Depois de uma estreia auspiciosa no cinema independente com "A Estação"/"The Station Agent" (2003) e "O Visitante"/"The Visitor" (2007), na sua quinta longa-metragem, "O Caso Spotlight"/"Spotlight" (2015), o americano Tom McCarthy atinge o formato de produção que o assunto tratado exige e volta a sair-se muito bem (Oscar para o Melhor Filme este ano).
Com recurso a grandes actores, nomeadamente Mark Ruffalo como Mike Rezendes, Michael Keaton como Walter 'Robby' Robinson e Rachel McAdams como Sacha Pfeiffer, o filme reconduz-nos ao inquérito jornalístico do Boston Globe que em 2001 levou à descoberta e exposição de dezenas de casos de pedofilia entre o clero católico da cidade, casos esses que há décadas vinham sendo encobertos pela hierarquia.
Baseado em factos reais, o argumento de Josh Singer e do próprio Tom McCarthy leva-nos aos meandros do caso e ao trabalho persistente dos jornalistas junto das vítimas passadas e de alguns culpados, bem como ao meio judicial, com destaque para aqueles que, como advogados, serviram de mediadores com o Igreja para, com o ajuste de indemnizações, abafarem o assunto.
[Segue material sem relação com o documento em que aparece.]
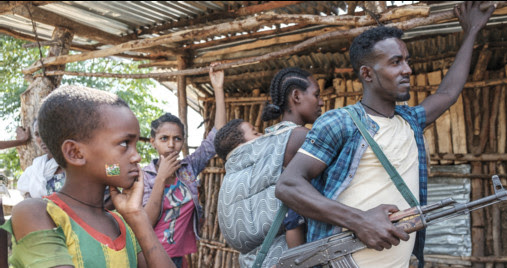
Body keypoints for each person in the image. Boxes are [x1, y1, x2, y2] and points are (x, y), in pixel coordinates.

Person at [275, 2, 495, 268]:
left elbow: (448, 93)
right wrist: (359, 220)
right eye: (395, 62)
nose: (407, 70)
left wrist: (471, 31)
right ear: (367, 73)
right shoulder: (342, 122)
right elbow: (288, 185)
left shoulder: (409, 121)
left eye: (407, 61)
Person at [1, 85, 175, 267]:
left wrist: (137, 215)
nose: (137, 157)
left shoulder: (123, 223)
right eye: (124, 143)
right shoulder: (38, 213)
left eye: (136, 145)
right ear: (75, 153)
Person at [216, 67, 324, 267]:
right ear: (296, 96)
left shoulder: (268, 144)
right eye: (317, 94)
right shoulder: (299, 137)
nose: (322, 101)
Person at [141, 63, 226, 268]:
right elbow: (146, 222)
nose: (171, 144)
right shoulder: (143, 175)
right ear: (153, 141)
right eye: (164, 138)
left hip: (177, 257)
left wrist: (218, 89)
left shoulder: (189, 168)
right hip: (148, 257)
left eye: (177, 139)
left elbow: (217, 136)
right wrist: (161, 178)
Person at [17, 120, 65, 199]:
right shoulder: (34, 170)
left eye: (47, 132)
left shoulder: (73, 168)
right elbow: (28, 200)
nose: (42, 139)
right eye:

A realização é sóbria e segura, dir-se-ia que para dar todo o destaque à narrativa (apesar de pelo menos uma citação de "O Mundo a Seus Pés"/"Citizen Kane", de Orson Welles,1941), e este "O Caso Spotlight" não deixa de fazer lembrar "Os Homens do Presidente"/"All the President's Men", de Alan J. Pakula (1976), sobre o Caso Watergate. Feita esta comparação, somos remetidos para os chamados "liberais de Hollywood" que, na ressaca do macartismo, tiveram que, a partir dos anos 60 do Século XX, traçar o seu caminho com todas as precauções, que não evitaram que alguns deles tenham sido gravemente penalizados pela indústria, como aconteceu especialmente com Arthur Penn.
Abraçando grandes causas com generosidade, os ditos liberais não deixaram por isso de chegar geralmente depois dos acontecimentos, nomeadamente para denunciarem um complot, como refere Gilles Deleuze no capítulo final de "L'image-mouvement", que comenta que esse foi um projecto estético e mesmo político crítico "...e por isso mesmo menos «perigoso» do que se se exercesse num projecto de criação positivo." (1)
Feita esta observação, que situada no tempo se mantém válida, pelo seu assunto tratado com grande dignidade e pertinência, susceptível mesmo de originar o unanimismo, pela sua rigorosa construção dramática, que nunca abandona a perspectiva da investigação jornalística, e pelos seus excelentes actores "O Caso Spotlight" vem situar-se com destaque num espaço temático pouco frequentado pelo cinema americano, salvo em "Mystic River" de Clint Eastwood (2003).
Nota
(1) Cf. Gilles Deleuze, "L'image-mouvement" (Paris: Les Éditions de Minuit, 1983, Capítulo 12.2).